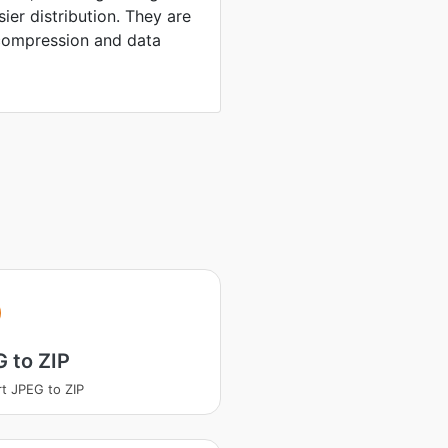
sier distribution. They are
compression and data
 to ZIP
t JPEG to ZIP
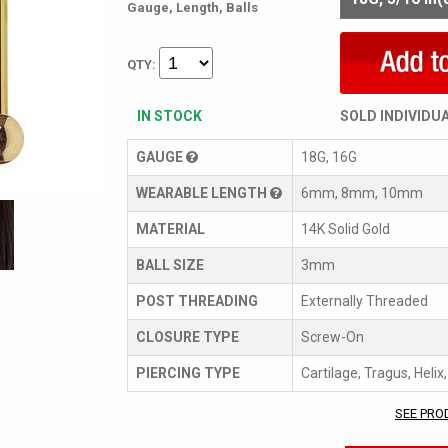
Gauge, Length, Balls
QTY:
IN STOCK
SOLD INDIVIDU
GAUGE
18G, 16G
WEARABLE LENGTH
6mm, 8mm, 10mm
MATERIAL
14K Solid Gold
BALL SIZE
3mm
POST THREADING
Externally Threaded
CLOSURE TYPE
Screw-On
PIERCING TYPE
Cartilage, Tragus, Helix
SEE PRO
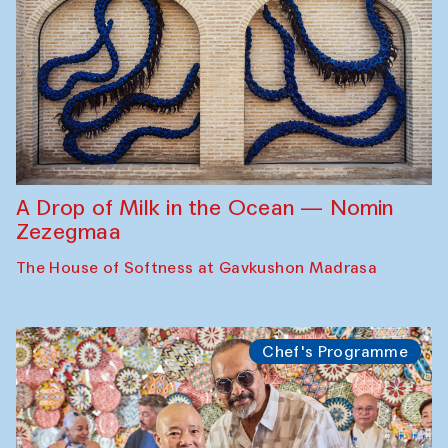
A Drop of Milk in the Ocean — Nomin
Zezegmaa
The House of Softness at Gavkushon Madrasa
Chef's Programme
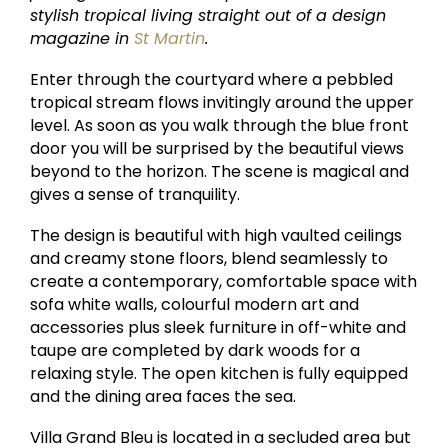
stylish tropical living straight out of a design
magazine in
St Martin
.
Enter through the courtyard where a pebbled
tropical stream flows invitingly around the upper
level. As soon as you walk through the blue front
door you will be surprised by the beautiful views
beyond to the horizon. The scene is magical and
gives a sense of tranquility.
The design is beautiful with high vaulted ceilings
and creamy stone floors, blend seamlessly to
create a contemporary, comfortable space with
sofa white walls, colourful modern art and
accessories plus sleek furniture in off-white and
taupe are completed by dark woods for a
relaxing style. The open kitchen is fully equipped
and the dining area faces the sea.
Villa Grand Bleu is located in a secluded area but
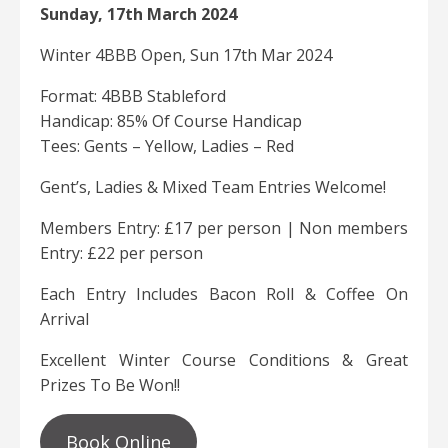
Sunday, 17th March 2024
Winter 4BBB Open, Sun 17th Mar 2024
Format: 4BBB Stableford
Handicap: 85% Of Course Handicap
Tees: Gents – Yellow, Ladies – Red
Gent’s, Ladies & Mixed Team Entries Welcome!
Members Entry: £17 per person | Non members
Entry: £22 per person
Each Entry Includes Bacon Roll & Coffee On
Arrival
Excellent Winter Course Conditions & Great
Prizes To Be Won!!
Book Online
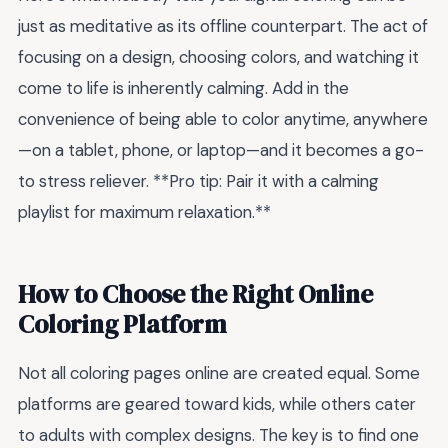
just as meditative as its offline counterpart. The act of
focusing on a design, choosing colors, and watching it
come to life is inherently calming. Add in the
convenience of being able to color anytime, anywhere
—on a tablet, phone, or laptop—and it becomes a go-
to stress reliever. **Pro tip: Pair it with a calming
playlist for maximum relaxation.**
How to Choose the Right Online
Coloring Platform
Not all coloring pages online are created equal. Some
platforms are geared toward kids, while others cater
to adults with complex designs. The key is to find one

WORK REQUEST: Transcribe the text in the records from the line containing "Gauge, Length, Balls" through the line containing "Chef's Programme", including both of those lines. Leave out the pictures.

REPLY:
Gauge, Length, Balls
QTY:
IN STOCK
SOLD INDIVIDU
GAUGE
18G, 16G
WEARABLE LENGTH
6mm, 8mm, 10mm
MATERIAL
14K Solid Gold
BALL SIZE
3mm
POST THREADING
Externally Threaded
CLOSURE TYPE
Screw-On
PIERCING TYPE
Cartilage, Tragus, Helix
SEE PRO
A Drop of Milk in the Ocean — Nomin
Zezegmaa
The House of Softness at Gavkushon Madrasa
Chef's Programme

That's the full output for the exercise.